**Exercise set**
A) In the opinion piece on Wellcome's public engagement funding, what did the Brainworks project use to explore aspects of neuroscience and brain research?
B) Summarize the opinion piece on Wellcome's public engagement funding in two sentences.
C) Reproduce word for word the part of the opinion piece on Wellcome's public engagement funding starting at "That’s why we" and ending at "than we can.".

**Page extract**
Opinion

We're taking a new, devolved approach to public engagement funding

Getting public engagement funding from Wellcome has changed. We’ve shifted our approach from open-ended funding schemes to targeted investments that have specific aims.

6 people dancing at their local library
People take part in a science ceilidh at Milngavie Library. The Brainworks project, funded through Engaging Libraries, used science, storytelling and music to explore aspects of neuroscience and brain research. 
Credit: East Dunbartonshire Leisure and Culture

Imran Khan

Imran Khan

About a year and a half ago, I sat in one of Wellcome’s top-floor meeting rooms, looking towards the hills of north London, as we tried to decide whether to fund a street project in one of Nairobi’s largest slums. Its aim was to engage local children with health research. 

It’s a particularly extreme example of the biggest challenge the team faced at the time. Our public engagement funding schemes encouraged a dazzling diversity of broad, flexible project-based approaches, but our overall ambition was to tackle systemic challenges. We were helping a thousand flowers to bloom, even as it became increasingly obvious that we also needed to grow some big, sturdy trees.

We sat a long way from some of the people and places our funding was there to benefit, like the kids in Nairobi. Because of this lack of context, we often didn’t know whether our support would be a one-off drop in the ocean without lasting impact, or a key part of a patchwork of initiatives that helped to achieve long-term change. 

Peer review helped, of course, and we could contextualise many of the projects we funded. But even then, the sheer quantity of proposals we received meant that we couldn’t give each one the time it needed and deserved. And hundreds of good ideas weren’t funded simply because the competition was so high.

That’s why we changed our approach. We now aim to make fewer, bigger decisions, and to trust other organisations to distribute funding on Wellcome’s behalf.

Why other organisations are better placed to support researchers with public engagement

When other organisations understand both Wellcome’s public engagement strategy, and the needs and context of a particular community, we think that they will make better funding decisions than we can. 

The responsibility of deciding the long-term changes we want to make, and which sectors are well-placed to achieve those changes, still sits with Wellcome.

To take one example: we used to get lots of requests to fund new podcasts. Not being podcast industry experts, it was hard for us to judge which teams had the potential to create compelling content for their audiences – and which would create expensively produced audio that nobody listened to.

**Data extracts**
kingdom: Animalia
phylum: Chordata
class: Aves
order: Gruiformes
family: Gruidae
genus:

**Per-task answers**
A) Science, storytelling and music.

B) Wellcome has moved from open-ended public engagement funding schemes to targeted investments with specific aims, because its distance from many communities and the sheer volume of proposals made it hard to judge each project's context and lasting impact. It now aims to make fewer, bigger decisions and to trust other organizations to distribute funding on its behalf, while still deciding the long-term changes it wants to make.

C)
That’s why we changed our approach. We now aim to make fewer, bigger decisions, and to trust other organisations to distribute funding on Wellcome’s behalf.

Why other organisations are better placed to support researchers with public engagement

When other organisations understand both Wellcome’s public engagement strategy, and the needs and context of a particular community, we think that they will make better funding decisions than we can.